The union is also demanding the absorption of all contract workers with immediate effect and a halt to what it alleges is exploitation of its members in the Department of Information and Communications Technology.  The union has threatened to intensify its strike and mobilise members at other universities. Registrations at the various Unisa campuses have been disrupted. To make matters worse, Unisa’s online-registrations website appears to have crashed.

by Koketšo Motau

DUT students encouraged to register online due to Nehawu strike

Business Report writes that Durban University of Technology (DUT) employees went on strike this week demanding a 10% annual salary increase. DUT is offering a 4% annual salary increase, which the National Education Health and Allied Workers’ Union (Nehawu) has described as an insult.  In a press statement, the union expressed its strong view that the management of DUT, and especially the Vice-Chancellor Professor Thandwa Mthembu, has been treating the employees with disdain. DUT’s communications manager Noxolo Memela commented that management remained committed to resolving the issues and making sure that the university and its operations went back to normal as soon as possible.
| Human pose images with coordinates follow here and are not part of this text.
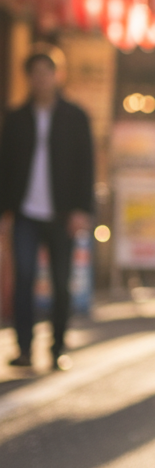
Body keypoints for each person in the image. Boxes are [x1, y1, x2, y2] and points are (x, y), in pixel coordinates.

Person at [0, 50, 94, 371]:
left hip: (63, 212)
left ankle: (57, 348)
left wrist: (82, 209)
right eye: (35, 73)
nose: (41, 79)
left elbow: (86, 167)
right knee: (23, 278)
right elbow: (5, 168)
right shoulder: (16, 117)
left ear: (58, 75)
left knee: (61, 280)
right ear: (28, 78)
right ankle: (24, 348)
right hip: (25, 212)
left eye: (47, 72)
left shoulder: (75, 116)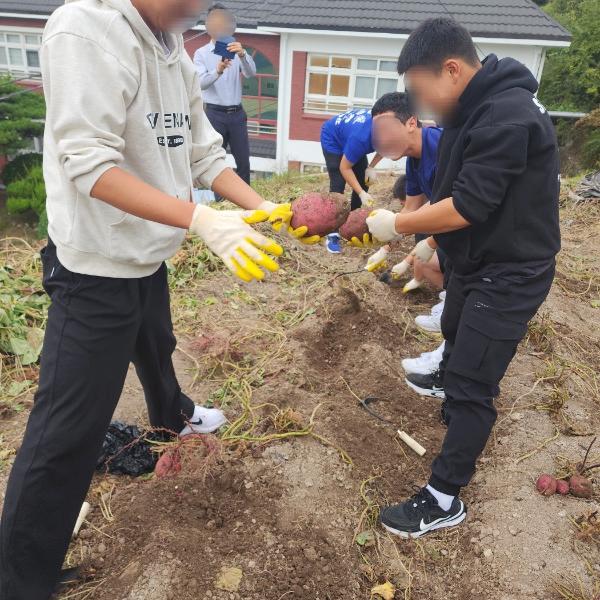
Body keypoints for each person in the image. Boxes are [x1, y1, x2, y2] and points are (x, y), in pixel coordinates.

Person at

Regarding the salary negotiations, Memela noted that DUT management engaged with the labour unions and representatives on an ongoing basis.  Union leadership will apparently be invited to a meeting scheduled to take place this week, where there will be more talks to resolve the stalemate.  At present, student registration is underway at the university and according to Memela, registration has been slightly affected.  The university has encouraged all students to register online because of the strike.